▸ What to produce: Reproduce, word for word, the part of the text on the organic grassmilk study that opens with the words "A new paper" and closes with "for industry shill.".

▸ Text segment:

A new paper which claims that cows fed "organic" grass provide nutritionally superior milk is sure to set off cheers among the organic customer base who have long wanted to believe that buying organic was not just a process choice, but a health one. There is just one problem. The research was funded by industry, the Organic Valley brand, the very thing organic consumers say is wrong with Industrial Farming. Multiple co-authors disclosed their financial conflicts of interest due to being affiliated with the company, and one co-author, Dr. Chuck Benbrook, is an agricultural economist who was unceremoniously kicked out of the school where he was a glorified adjunct once his organic industry funding dried up. He is the poster child for industry shill.
Of course, all that is way down at the bottom of only one site that carries press releases, Science Codex, and it doesn't appear anywhere else - on other press release sites there is just a vague mention that "All samples came from farmer members of CROPP Cooperative and were tested by an independent laboratory" which sounds innocuous enough if you don't know what CROPP is.
What the University of Minnesota chose not to include in their press release about the Food Science and Nutrition paper is that CROPP Cooperative sells grassmilk via its Organic Valley brand. The company is literally selling products these scholars just endorsed. They chose not to include that even though everyone with access to the paper and Google can find it out. The authors basically disclosed their corporate funding proudly, albeit in a sneaky way they hope organic customers or pro-science journalists won't notice. (1)
Will journalists against conventional agriculture notice? It's easy to imagine the response from Danny Hakim or Eric Lipton at New York Times if Monsanto was buying GMO stuff from academics who then wrote a paper finding GMOs were nutritionally superior to the mutagenesis-derived genetically engineered foods that make up many organic strains of produce. They would have a field day alleging that science is a corporate conspiracy. (2) Then politically-allied industry vassals like Paul Thacker, Charles Seife and Liza Gross would chime in and Organic Consumers Association would tell Carey Gillam to write a blog post linking to all of them and then it would show up in Russia Today as more evidence that evil capitalists should pay for their imperialist crimes against beets.
Instead, this is being treated like it is legitimate research.
Well, is it?

▸ Data under study:
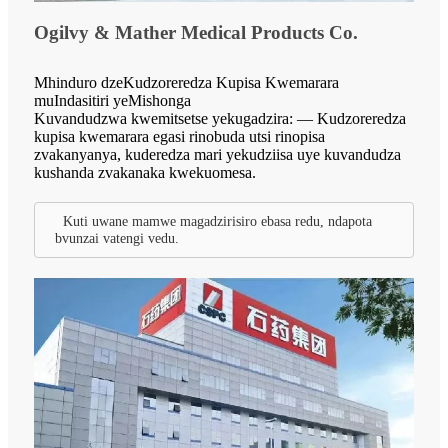
Ogilvy & Mather Medical Products Co.
Mhinduro dzeKudzoreredza Kupisa Kwemarara
muIndasitiri yeMishonga
Kuvandudzwa kwemitsetse yekugadzira: — Kudzoreredza
kupisa kwemarara egasi rinobuda utsi rinopisa
zvakanyanya, kuderedza mari yekudziisa uye kuvandudza
kushanda zvakanaka kwekuomesa.
Kuti uwane mamwe magadzirisiro ebasa redu, ndapota
bvunzai vatengi vedu.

▸ Output of the exercise:
A new paper which claims that cows fed "organic" grass provide nutritionally superior milk is sure to set off cheers among the organic customer base who have long wanted to believe that buying organic was not just a process choice, but a health one. There is just one problem. The research was funded by industry, the Organic Valley brand, the very thing organic consumers say is wrong with Industrial Farming. Multiple co-authors disclosed their financial conflicts of interest due to being affiliated with the company, and one co-author, Dr. Chuck Benbrook, is an agricultural economist who was unceremoniously kicked out of the school where he was a glorified adjunct once his organic industry funding dried up. He is the poster child for industry shill.